Businesses still see the value of e-commerce in improving operational efficiencies and helping them reach new customers and markets. Most big corporates have carried on with e-business plans, gradually turning themselves into so-called clicks-and-mortar companies, which combine traditional products and distribution systems with new online marketing and ordering channels.
IMPACT, a London-based development network for senior information technology managers and chief information officers, conducted a study across 24 companies with international operations and found that most had set up separate units with their own managers to take the business into e-commerce.
That was a good start, because it meant those new teams could advance development of technology and business applications at the same pace as Internet startups and didn't have to follow the traditional IT engineering processes if they didn't want to. Managers learned new practices, like how to get projects into the marketplace quicker than they had ever done before.

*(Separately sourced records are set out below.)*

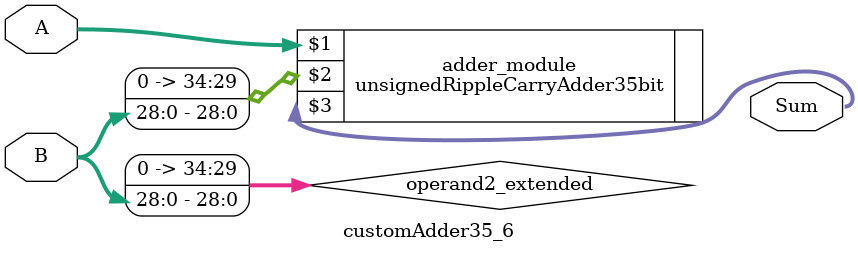
<source format=v>
module customAdder35_6(
                        input [34 : 0] A,
                        input [28 : 0] B,
                        
                        output [35 : 0] Sum
                );

        wire [34 : 0] operand2_extended;
        
        assign operand2_extended =  {6'b0, B};
        
        unsignedRippleCarryAdder35bit adder_module(
            A,
            operand2_extended,
            Sum
        );
        
        endmodule
        
</source>
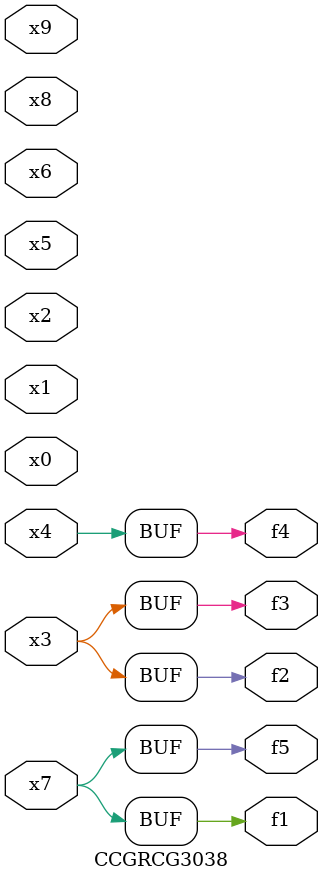
<source format=v>
module CCGRCG3038(
	input x0, x1, x2, x3, x4, x5, x6, x7, x8, x9,
	output f1, f2, f3, f4, f5
);
	assign f1 = x7;
	assign f2 = x3;
	assign f3 = x3;
	assign f4 = x4;
	assign f5 = x7;
endmodule

</source>
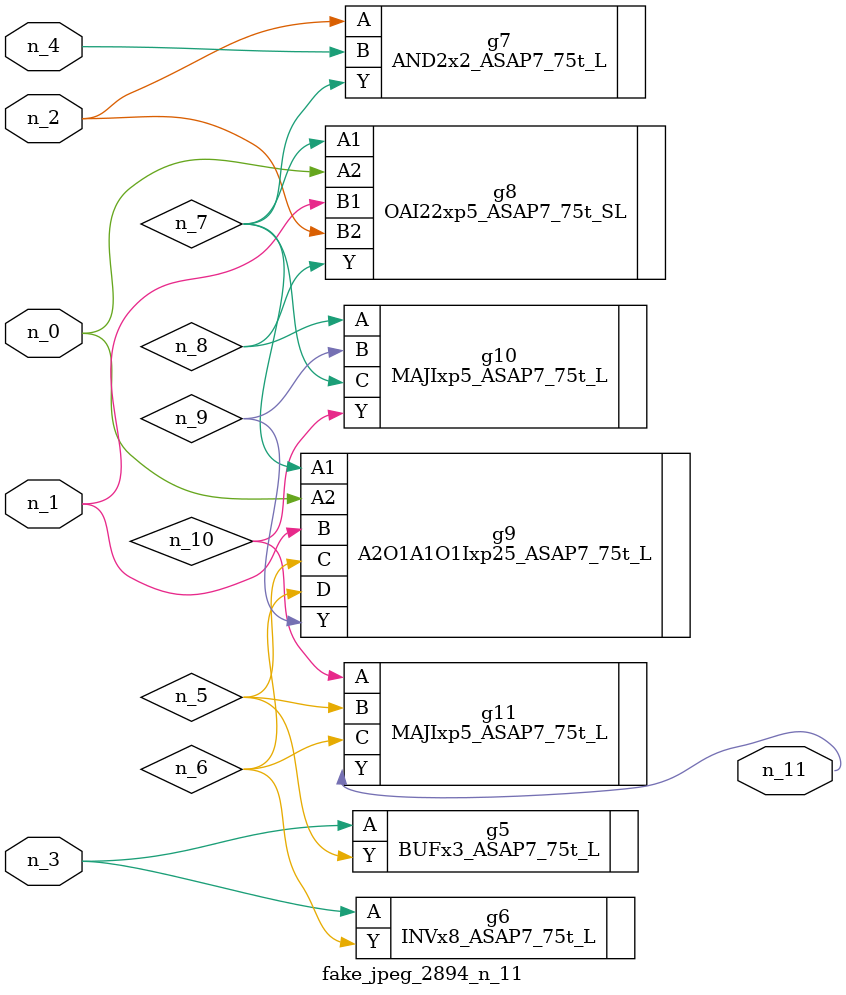
<source format=v>
module fake_jpeg_2894_n_11 (n_3, n_2, n_1, n_0, n_4, n_11);

input n_3;
input n_2;
input n_1;
input n_0;
input n_4;

output n_11;

wire n_10;
wire n_8;
wire n_9;
wire n_6;
wire n_5;
wire n_7;

BUFx3_ASAP7_75t_L g5 ( 
.A(n_3),
.Y(n_5)
);

INVx8_ASAP7_75t_L g6 ( 
.A(n_3),
.Y(n_6)
);

AND2x2_ASAP7_75t_L g7 ( 
.A(n_2),
.B(n_4),
.Y(n_7)
);

OAI22xp5_ASAP7_75t_SL g8 ( 
.A1(n_7),
.A2(n_0),
.B1(n_1),
.B2(n_2),
.Y(n_8)
);

MAJIxp5_ASAP7_75t_L g10 ( 
.A(n_8),
.B(n_9),
.C(n_7),
.Y(n_10)
);

A2O1A1O1Ixp25_ASAP7_75t_L g9 ( 
.A1(n_7),
.A2(n_0),
.B(n_1),
.C(n_5),
.D(n_6),
.Y(n_9)
);

MAJIxp5_ASAP7_75t_L g11 ( 
.A(n_10),
.B(n_5),
.C(n_6),
.Y(n_11)
);


endmodule
</source>
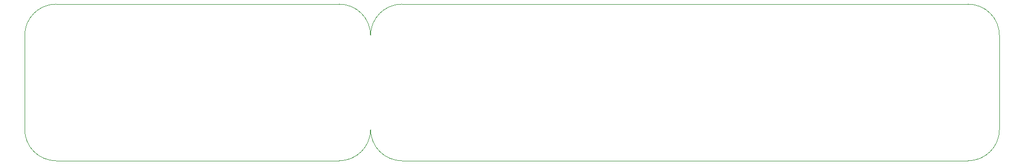
<source format=gbr>
%TF.GenerationSoftware,KiCad,Pcbnew,7.0.5*%
%TF.CreationDate,2024-09-18T03:37:09-04:00*%
%TF.ProjectId,stepper_motor_controller,73746570-7065-4725-9f6d-6f746f725f63,rev?*%
%TF.SameCoordinates,Original*%
%TF.FileFunction,Profile,NP*%
%FSLAX46Y46*%
G04 Gerber Fmt 4.6, Leading zero omitted, Abs format (unit mm)*
G04 Created by KiCad (PCBNEW 7.0.5) date 2024-09-18 03:37:09*
%MOMM*%
%LPD*%
G01*
G04 APERTURE LIST*
%TA.AperFunction,Profile*%
%ADD10C,0.100000*%
%TD*%
G04 APERTURE END LIST*
D10*
X26670000Y-22860000D02*
X26670000Y-38100000D01*
X77470000Y-17780000D02*
X31750000Y-17780000D01*
X179070000Y-17780000D02*
X87630000Y-17780000D01*
X184150000Y-38100000D02*
X184150000Y-22860000D01*
X87630000Y-43180000D02*
X179070000Y-43180000D01*
X82550000Y-22860000D02*
G75*
G03*
X77470000Y-17780000I-5080000J0D01*
G01*
X87630000Y-17780000D02*
G75*
G03*
X82550000Y-22860000I0J-5080000D01*
G01*
X82550000Y-38100000D02*
G75*
G03*
X87630000Y-43180000I5080000J0D01*
G01*
X77470000Y-43180000D02*
G75*
G03*
X82550000Y-38100000I0J5080000D01*
G01*
X31750000Y-43180000D02*
X77470000Y-43180000D01*
X184150000Y-22860000D02*
G75*
G03*
X179070000Y-17780000I-5080000J0D01*
G01*
X179070000Y-43180000D02*
G75*
G03*
X184150000Y-38100000I0J5080000D01*
G01*
X26670000Y-38100000D02*
G75*
G03*
X31750000Y-43180000I5080000J0D01*
G01*
X31750000Y-17780000D02*
G75*
G03*
X26670000Y-22860000I0J-5080000D01*
G01*
M02*

</source>
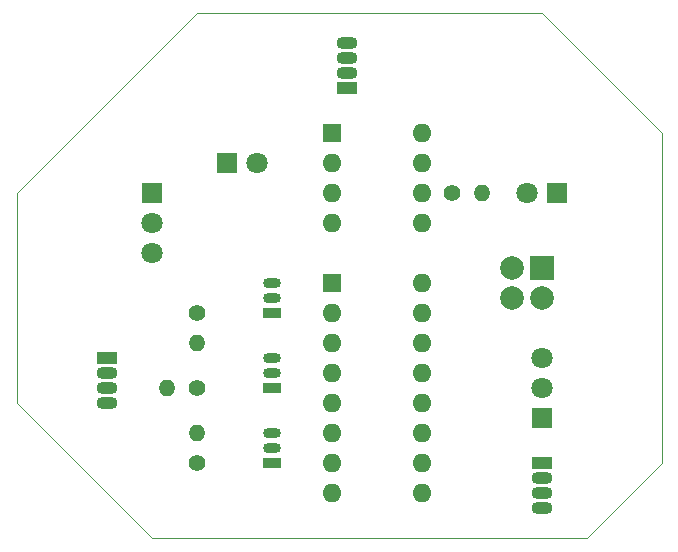
<source format=gbr>
%TF.GenerationSoftware,KiCad,Pcbnew,4.0.7-e2-6376~58~ubuntu16.04.1*%
%TF.CreationDate,2018-01-06T23:49:33+01:00*%
%TF.ProjectId,Receiver_module,52656365697665725F6D6F64756C652E,rev?*%
%TF.FileFunction,Soldermask,Bot*%
%FSLAX46Y46*%
G04 Gerber Fmt 4.6, Leading zero omitted, Abs format (unit mm)*
G04 Created by KiCad (PCBNEW 4.0.7-e2-6376~58~ubuntu16.04.1) date Sat Jan  6 23:49:33 2018*
%MOMM*%
%LPD*%
G01*
G04 APERTURE LIST*
%ADD10C,0.100000*%
%ADD11R,1.600000X1.600000*%
%ADD12O,1.600000X1.600000*%
%ADD13R,1.800000X1.800000*%
%ADD14C,1.800000*%
%ADD15R,1.800000X1.070000*%
%ADD16O,1.800000X1.070000*%
%ADD17R,2.000000X2.000000*%
%ADD18C,2.000000*%
%ADD19C,1.400000*%
%ADD20O,1.400000X1.400000*%
%ADD21O,1.500000X0.900000*%
%ADD22R,1.500000X0.900000*%
G04 APERTURE END LIST*
D10*
X130810000Y-121920000D02*
X130810000Y-119380000D01*
X124460000Y-128270000D02*
X130810000Y-121920000D01*
X121920000Y-128270000D02*
X124460000Y-128270000D01*
X76200000Y-116840000D02*
X76200000Y-99060000D01*
X87630000Y-128270000D02*
X76200000Y-116840000D01*
X90170000Y-128270000D02*
X87630000Y-128270000D01*
X121920000Y-128270000D02*
X90170000Y-128270000D01*
X130810000Y-93980000D02*
X130810000Y-119380000D01*
X120650000Y-83820000D02*
X130810000Y-93980000D01*
X91440000Y-83820000D02*
X120650000Y-83820000D01*
X76200000Y-99060000D02*
X91440000Y-83820000D01*
D11*
X102870000Y-93980000D03*
D12*
X110490000Y-101600000D03*
X102870000Y-96520000D03*
X110490000Y-99060000D03*
X102870000Y-99060000D03*
X110490000Y-96520000D03*
X102870000Y-101600000D03*
X110490000Y-93980000D03*
D13*
X93980000Y-96520000D03*
D14*
X96520000Y-96520000D03*
D15*
X83820000Y-113030000D03*
D16*
X83820000Y-114300000D03*
X83820000Y-115570000D03*
X83820000Y-116840000D03*
D13*
X121920000Y-99060000D03*
D14*
X119380000Y-99060000D03*
D11*
X102870000Y-106680000D03*
D12*
X110490000Y-124460000D03*
X102870000Y-109220000D03*
X110490000Y-121920000D03*
X102870000Y-111760000D03*
X110490000Y-119380000D03*
X102870000Y-114300000D03*
X110490000Y-116840000D03*
X102870000Y-116840000D03*
X110490000Y-114300000D03*
X102870000Y-119380000D03*
X110490000Y-111760000D03*
X102870000Y-121920000D03*
X110490000Y-109220000D03*
X102870000Y-124460000D03*
X110490000Y-106680000D03*
D17*
X120650000Y-105410000D03*
D18*
X118110000Y-105410000D03*
X120650000Y-107950000D03*
X118110000Y-107950000D03*
D19*
X91440000Y-109220000D03*
D20*
X91440000Y-111760000D03*
D19*
X91440000Y-115570000D03*
D20*
X88900000Y-115570000D03*
D19*
X91440000Y-121920000D03*
D20*
X91440000Y-119380000D03*
D21*
X97790000Y-107950000D03*
X97790000Y-106680000D03*
D22*
X97790000Y-109220000D03*
D21*
X97790000Y-114300000D03*
X97790000Y-113030000D03*
D22*
X97790000Y-115570000D03*
D21*
X97790000Y-120650000D03*
X97790000Y-119380000D03*
D22*
X97790000Y-121920000D03*
D13*
X87630000Y-99060000D03*
D14*
X87630000Y-101600000D03*
X87630000Y-104140000D03*
D19*
X113030000Y-99060000D03*
D20*
X115570000Y-99060000D03*
D13*
X120650000Y-118110000D03*
D14*
X120650000Y-115570000D03*
X120650000Y-113030000D03*
D15*
X120650000Y-121920000D03*
D16*
X120650000Y-123190000D03*
X120650000Y-124460000D03*
X120650000Y-125730000D03*
D15*
X104140000Y-90170000D03*
D16*
X104140000Y-88900000D03*
X104140000Y-87630000D03*
X104140000Y-86360000D03*
M02*

</source>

But the study also suggests that right now most companies are not quite sure how to handle the next step; bringing their so-called e-IT managers and teams into the main corporate IT units. This is not just European old-economy conservatism kicking back; half the units studied were supporting business in the United States.
But none of these bluechip companies has made its mind up yet what to do with e-IT. Should they disband it; subsume it within the main division and leave its staff to fight their own corner; or should it be used to help remodel communications and IT provisioning throughout the business?
The worry is that the new technology and business skills the e-IT managers have learned over the past couple of years could be ignored or forgotten in the new economic realism.
Many big companies have responded well to the Internet challenge over the past two to three years; they have gained a new dimension in information and communications technology management, along with a potential new business model. Let's hope their chief executives have the perspicacity to let them continue to build the great networked business.